As far as neuroscience tells us, I have the same receptors and ways of detecting senses like everybody else. As an autistic person, I process these differently – this means I can find many things stressful, distressing and/or distracting that many others would not notice.     

 

Calmer 

To be totally honest, I didn’t think I was especially sound sensitive (as detailed earlier) and didn’t think Calmer would have much of an impact on my life. I had a particularly stressful day where several stressful sounds back-to-back (squeaky digger tracks, dog barking right next to me, a gate slamming, and a siren in the distance all within the space of 5 minutes on a walk) made me realise that sound can be really stressful and it was worth trying (still sceptical it would make a big difference). 

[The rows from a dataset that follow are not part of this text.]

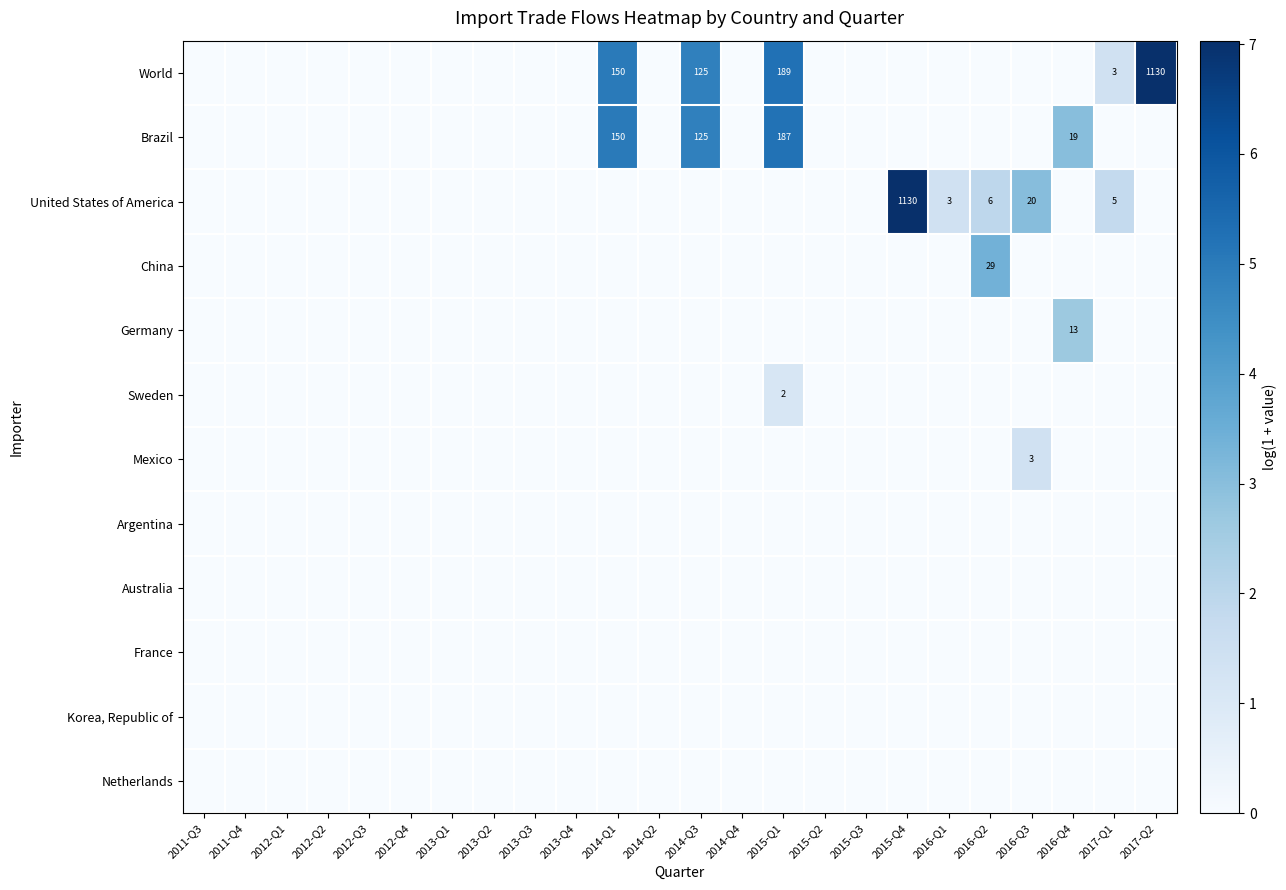

Which label corresponds to the largest value in the chart?

2017-Q2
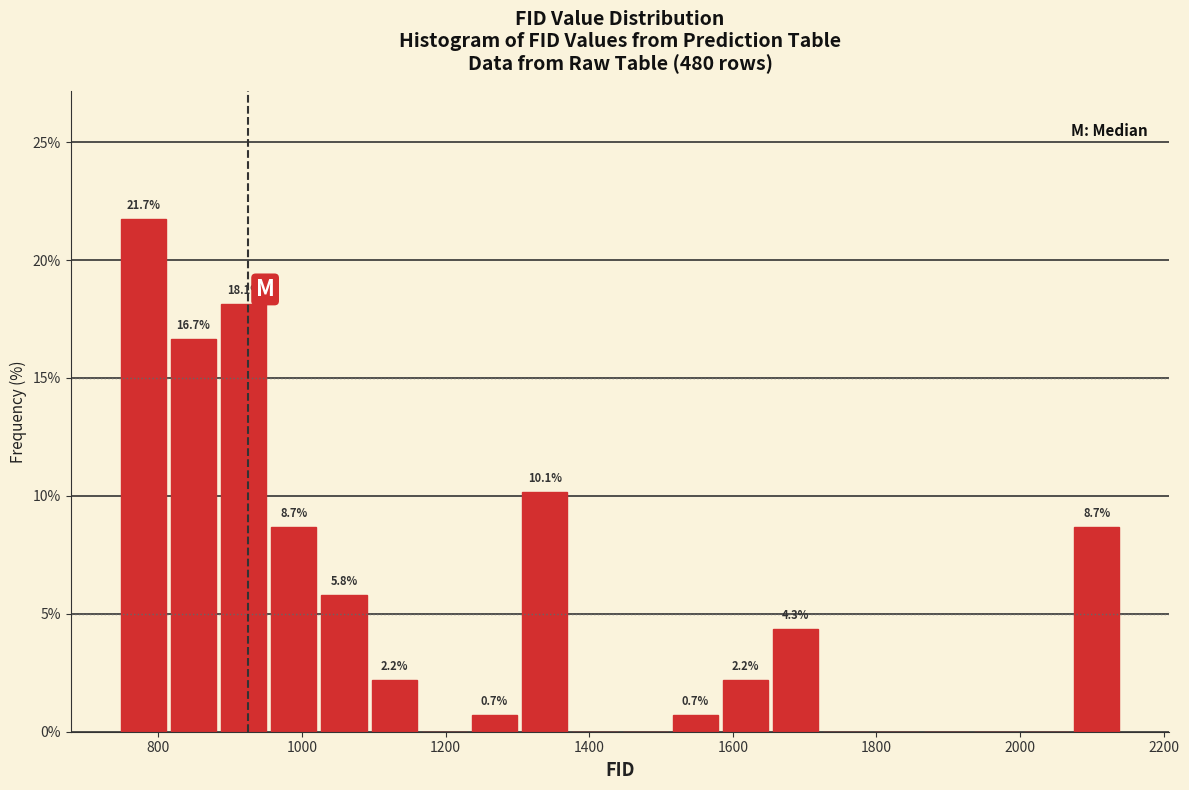

Read against the x-axis, roughly where is the centre of the tallest bar?

780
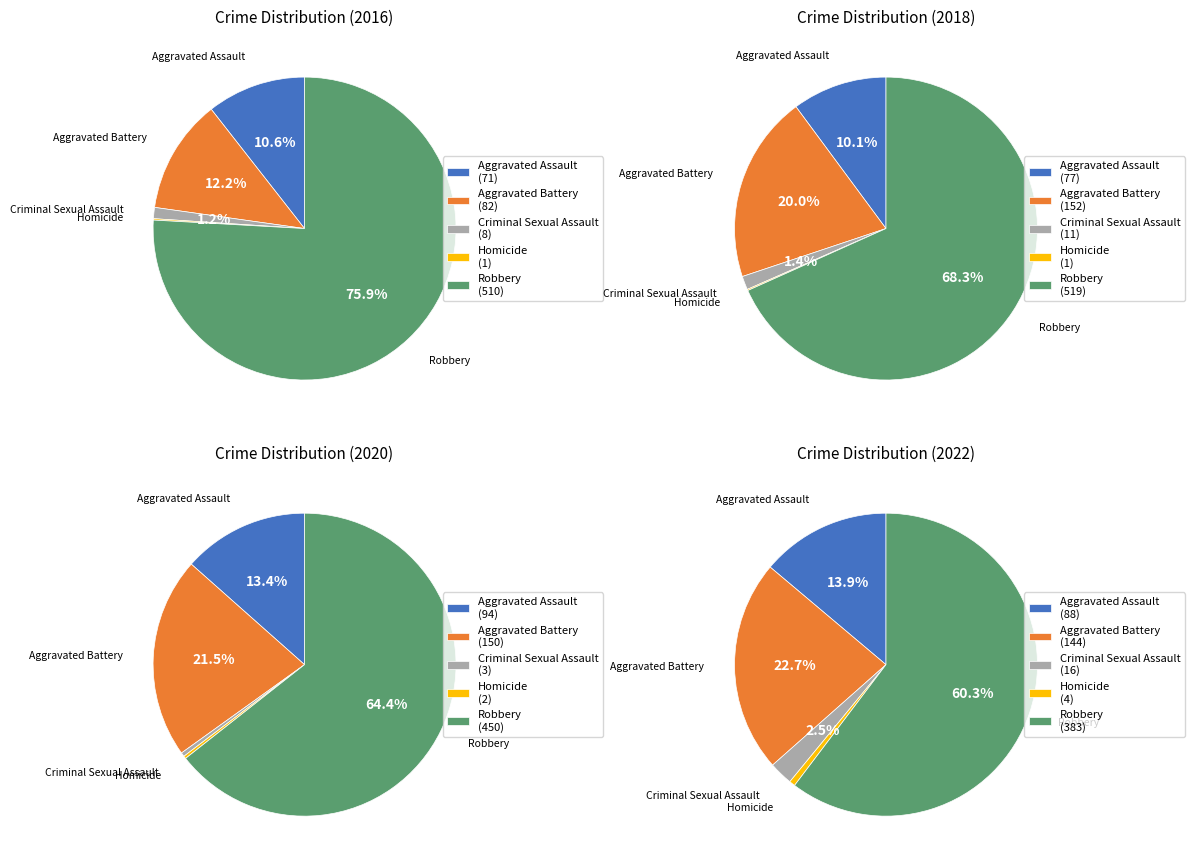

To the nearest percent, what is the combined percentage of Criminal Sexual Assault and Aggravated Battery?

13%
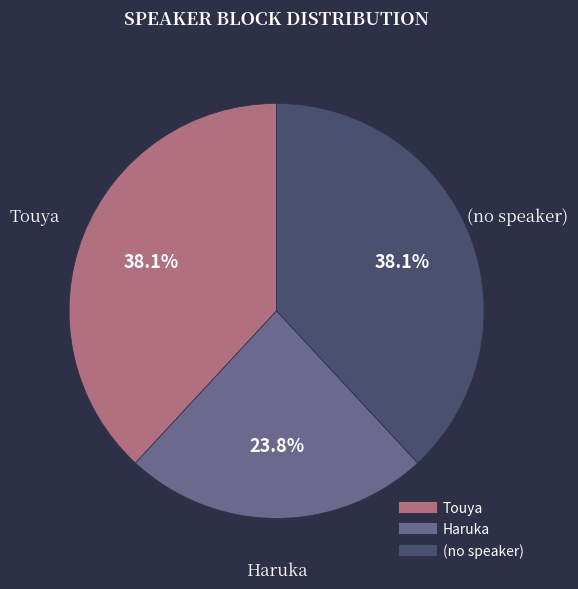

Does any single category account for the majority?

No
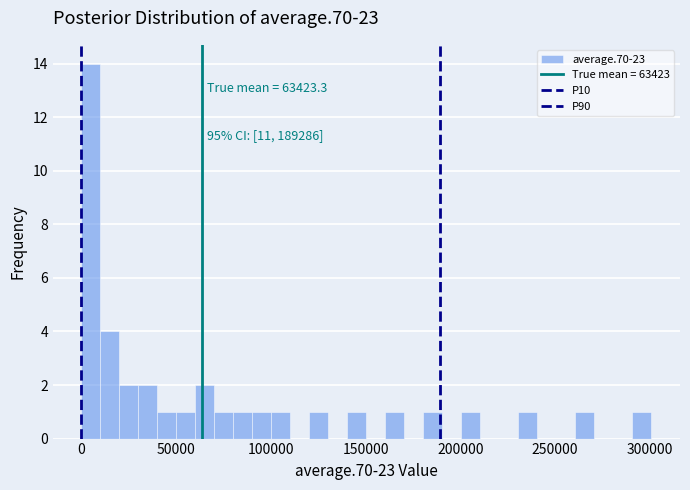

Around what value on the x-axis is the tallest bar? Give the approximate position of its centre, as read against the axis.

5000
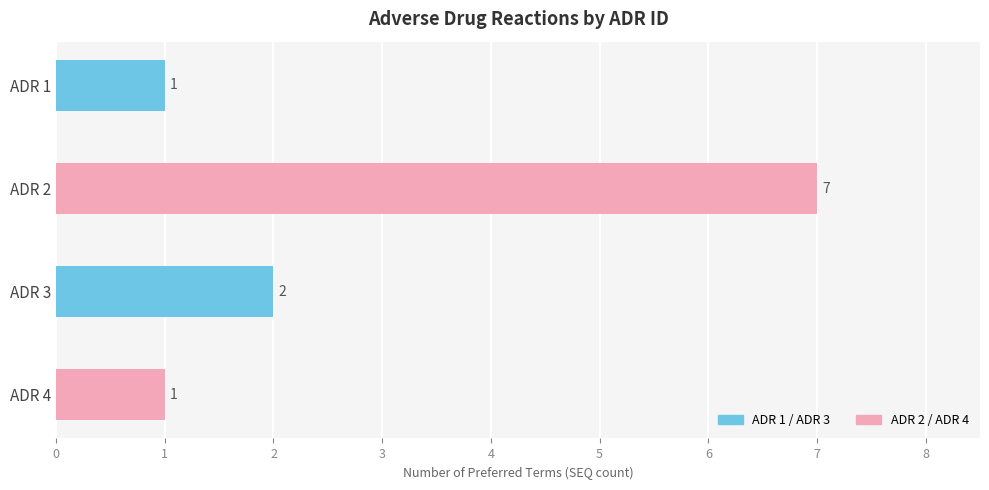

Which label corresponds to the largest value in the chart?

ADR 2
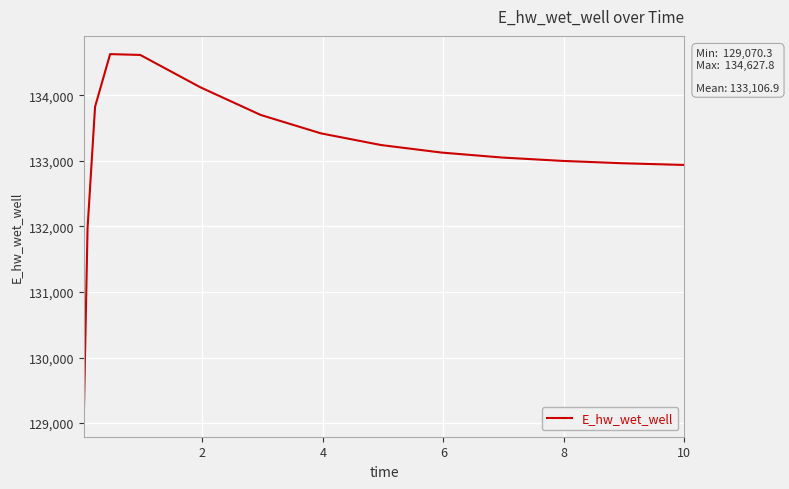

What is the difference between the maximum and minimum values?

5557.5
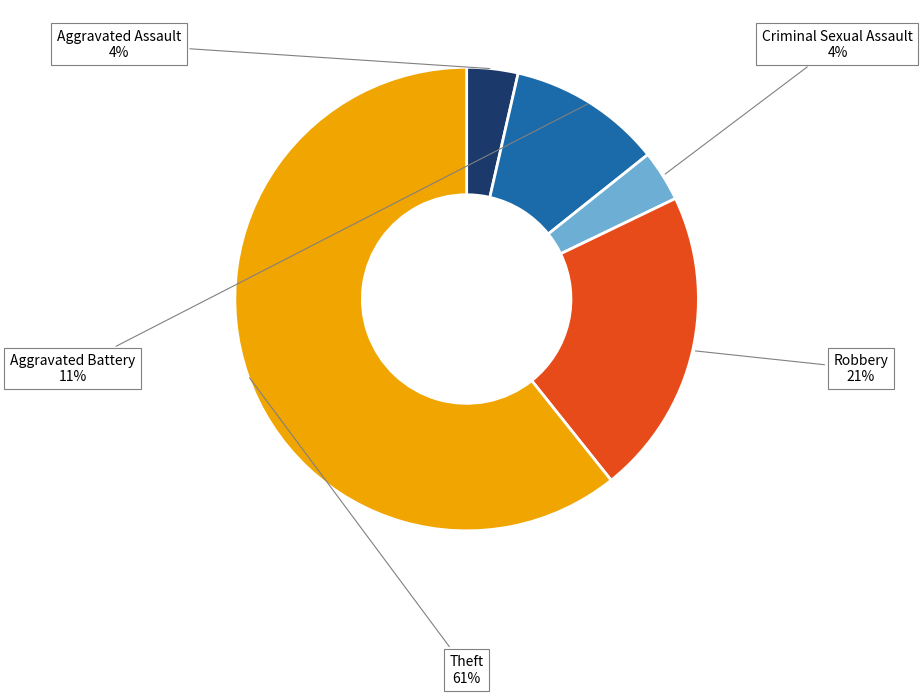

Between Aggravated Assault and Aggravated Battery, which is larger?

Aggravated Battery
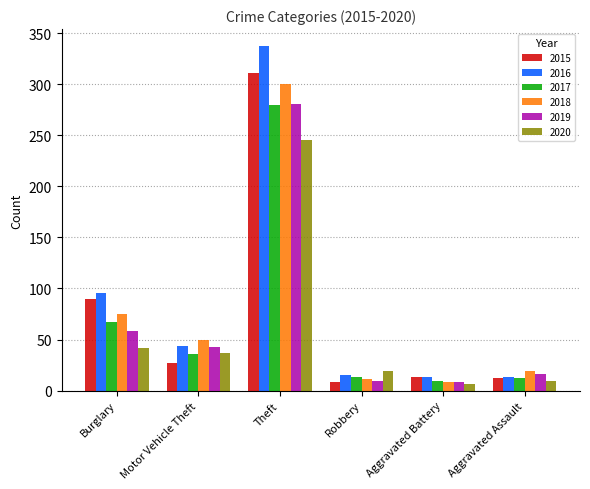

The 2020 series shows 22 at Motor Vehicle Theft. True or false?

False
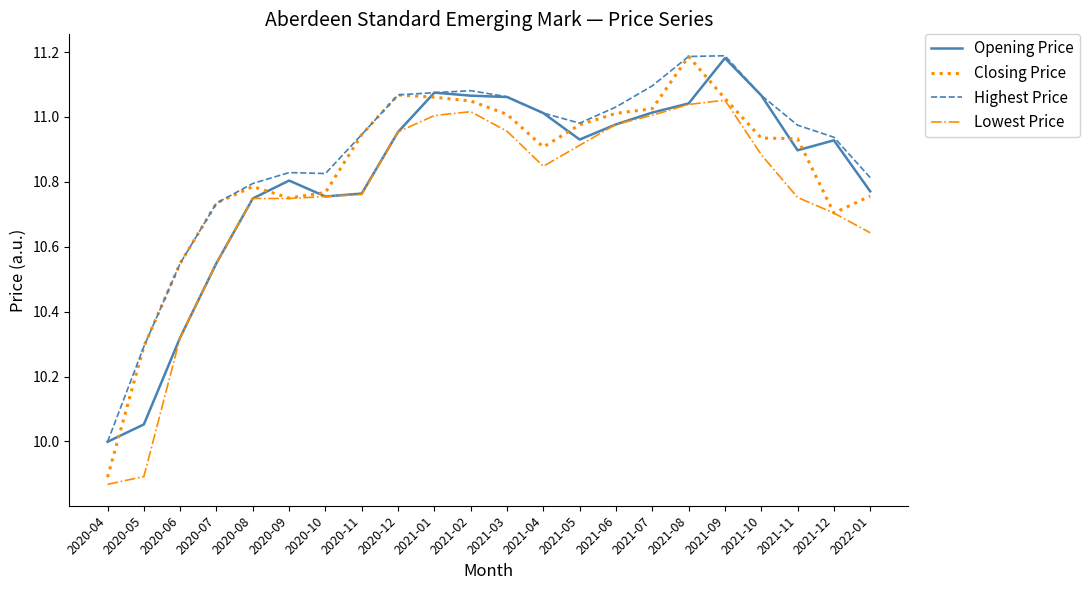

Which category has the lowest value in the Opening Price series?

2020-04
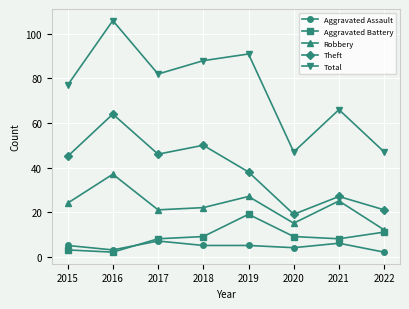

Rank the series by their maximum value, from highest to lowest.

Total, Theft, Robbery, Aggravated Battery, Aggravated Assault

I bought the Calmer first, and within a few hours it became quite obvious they were having a massive impact. The product name Calmer is very accurate, because it does what it says (on the tin). We went to a shop which had a loud tannoy which made a very loud bleep to indicate an announcement (and staff who seemed to forget what they were meant to say on the tannoy, resulting in lots of bleeping). Whilst wearing Calmer, I could notice the sound but I didn’t feel stressed. In a different part of the store, there was a bleeping alarm (like a freezer that has had the door left open) which again I noticed but it didn’t cause me stress. Until I pointed out the alarm, my Partner did not even realise it was going off. 

Later that day, at dinner, my Partner was playing around and decided to purposefully clink/bash her cutlery about. I could hear the sound, but it was no longer causing me pain or distress. I joked after a few times that I could hear it, that it was clear she was doing it purposefully, but I didn’t care because it wasn’t painful (very different to before). 

At work, there is an air vent in our office which creates a horrendous buzzing sound (almost everybody else in the office can’t hear it, I should add). I can find it extremely distracting at times, such that I keep a pair of headphones and listen to music whilst at my desk to drown it out. With Calmer, it’s now a barely noticeable sound and I don’t feel the need to always listen to music when at my desk. 

With Calmer, it feels like I can do or experience things which previously felt impossible or extremely difficult (to the point that I wouldn’t try). I would liken it to glasses for somebody with myopia or hyperopia, crutches for an amputee, or hearing airs for somebody with partial deafness. It’s a device which helps me to carry out what are considered normal tasks, or live a more normal life than before. 

In short, since wearing Calmer I have felt and been calmer and this is evidenced anecdotally (as what I appreciate is a biased single case study, not a randomised controlled trial) in no autistic meltdowns, more relaxed body language and behaviour at home (noticed by my Partner), and much greater enjoyment of daily activities and work. 

Since this, I also read about Calmer Night and decided to give them a try. They’re more comfy, higher rated, and I’ve found my sleeping has much improved. I like the idea of carrying them round in the keychain, and if I find a situation extremely stressful it’s nice to know I could up the dose (so to speak), and have a backup set if (for some reason) I lose one (I’ve been running with the Calmer and they haven’t fallen out yet, but I appreciate at some point I might misplace them). 

I also feel it’s worth noting that I really appreciate the relative low cost of Calmer, how they are quite discreet (for me personally I find social situations challenging and much of my behaviour revolves around trying to fit in, and so anything which makes me stand out can be distressing), very comfortable (I can wear them all day without issue). I think that it would be brilliant if the world could change in a way that allowed everybody to fit in and be a part of society just the way they are, but until that happens it’s a huge relief to know I have something which levels the playing field slightly for me. 

 

Thank you so much for this brilliant blog Fred.